How Hoosiers saved the Indiana Pacers franchise
By Josh Wilson
The Pacers were saved by the Indiana community in the seventies
Imagine a world with no Indiana Pacers basketball. A world where the team has been uprooted to a larger market with a new identity and owners who likely care more about profits than they do championships.
Very few teams exist in the NBA these days with winning being the top priority for ownership.
Even the best teams have owners that frequently avoid paying the luxury tax or try to shrink their rebuilding timeline in order to get butts in the seats and generate revenue (we’re looking at you, Josh Harris and Co. in Philadelphia).
The Pacers and Portland Trail Blazers are the two teams that come to mind when one thinks of “pure basketball.”
I won’t sit here and paint the ownership groups in Portland or Indiana as being philanthropic for owning these teams. Undoubtedly they have financial motivations, but these teams are always competitive and willing to get things done the right way. Portland being the only team willing to take a chance on the ousted Carmelo Anthony is a good example of the unconventional risk they will take to win
These teams understand how to build a team because the top focus is quality basketball, not dollar signs. The fanbase is seen as a valuable and intrinsic part of the organization, not profit margins.
Indiana is unique. One of the midwestern teams, much of the fanbase is comprised of fans who live in small communities throughout Indiana. It’s a slower pace of life, one reflected in the Pacers bottom-third pace of play.
It might not have been this way for the Pacers. They might have been flipped and turned into the racy, quick-buck team that many organizations are today.
They were so close to being that.
In fact, the Pacers were so close to not even getting past the ABA/NBA merger.
When the leagues merged, four ABA teams came over — the Nets, Nuggets, Spurs, and Pacers.
The Kentucky Colonels were originally going to be one of the four teams, which would have squeezed the Pacers out. The Chicago Bulls blocked the Colonels from joining as they owned the NBA rights to one of their players, Artis Gilmore. So, the Pacers got the call.

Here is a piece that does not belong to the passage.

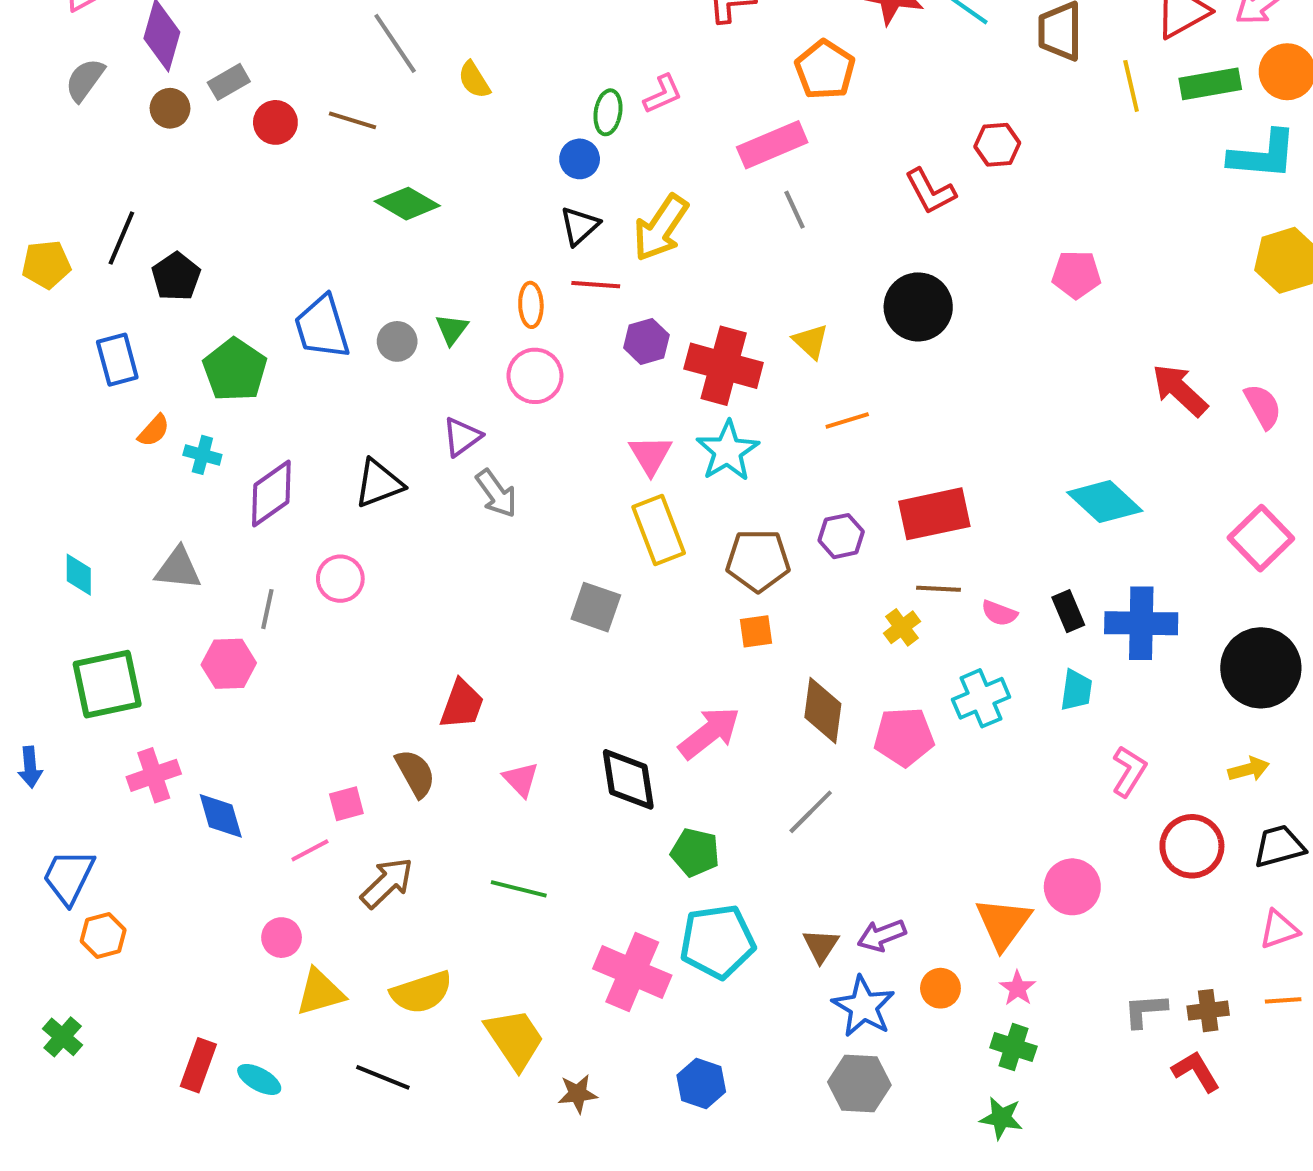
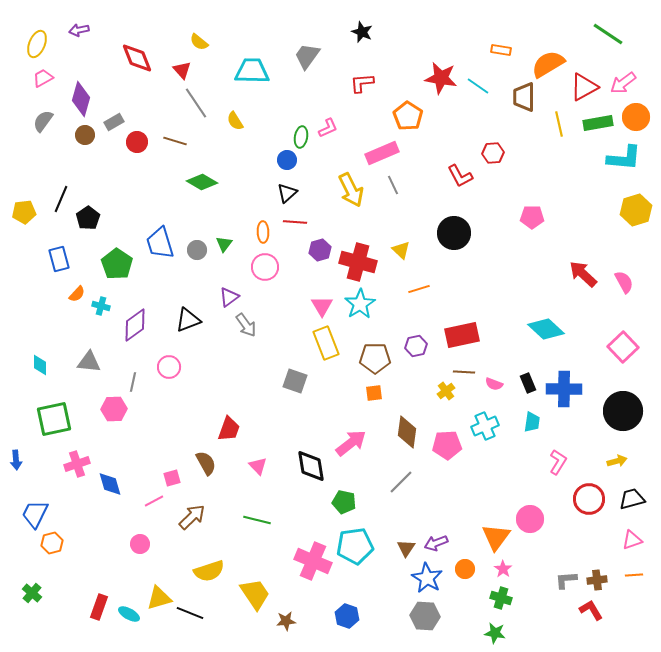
yellow arrow: (661, 228) -> (351, 190), moved, turned -60
yellow triangle: (320, 992) -> (159, 598), moved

There was a steep price for the Pacers to get into the NBA — $3.2 million (which today translates to a value of about $15 million). Other teams had it worse, the New Jersey Nets had to come up with nearly $5 million on top of their NBA league dues to pay the New York Knicks for infringing on their turf and had to trade Julius Irving to the Philadelphia 76ers to come up with the cash.
Indiana was already low on cash at this point, but made by for a season. Slick Leonard described the NBA’s financial demands to join as a “massacre.”
The situation would grow dire by the summer of 1977, so dire that if the Pacers weren’t able to secure 8,000 season tickets for the following season, the team would need to be sold and likely moved to a more profitable location. Cash had run out. The well was dry.
Faced with impending doom, the Pacers needed to find a creative way to make pro basketball work in a smaller market. They had to do something different to generate the necessary capital.
The answer they landed on? A telethon.
Yes, the classic route of fundraising typically used for charities or non-profits is how the Pacers decided to save their team. After the NBA’s buy-in costs depleted the team’s usable cash, they needed to sell those 8,000 season tickets in a pinch to gain enough cash to keep things running ($2 million) beyond 1977.
The solution came from Slick’s wife, Nancy Leonard, and people were skeptical of the idea, in part because it felt so off-kilter for a sports team to put on a telethon. Sports teams aren’t supposed to patronize in that way.
But people responded. They showed up and gave what they had, whatever it was. A reflective IndyStar article describes the scene as such:
"Factory-working men with nothing more to give than $5 or $10 bills showed up still greasy in their uniforms. Children sidled in shyly to hand over coffee cans filled with pennies and nickels, money they scrounged up going door to door."
According to the article from IndyStar, the team had sold just 6,700 tickets with two hours remaining in the telethon. Leonard, still coach of the team and host of the 16-hour telethon, would leave victorious with 8,028 tickets sold.
But the real victors were the fans and people of Indiana. It’s a story of the common man making clear what is for him and keeping it in his control. Even more, it’s a clear example of how a community can rally together and move synchronously toward a common goal.
We are nothing more than the congregation of our people. And though these days we can’t physically congregate, with coronavirus gripping our world and causing mass fear and anxiety, these stories of community remind us we can do anything when we work together.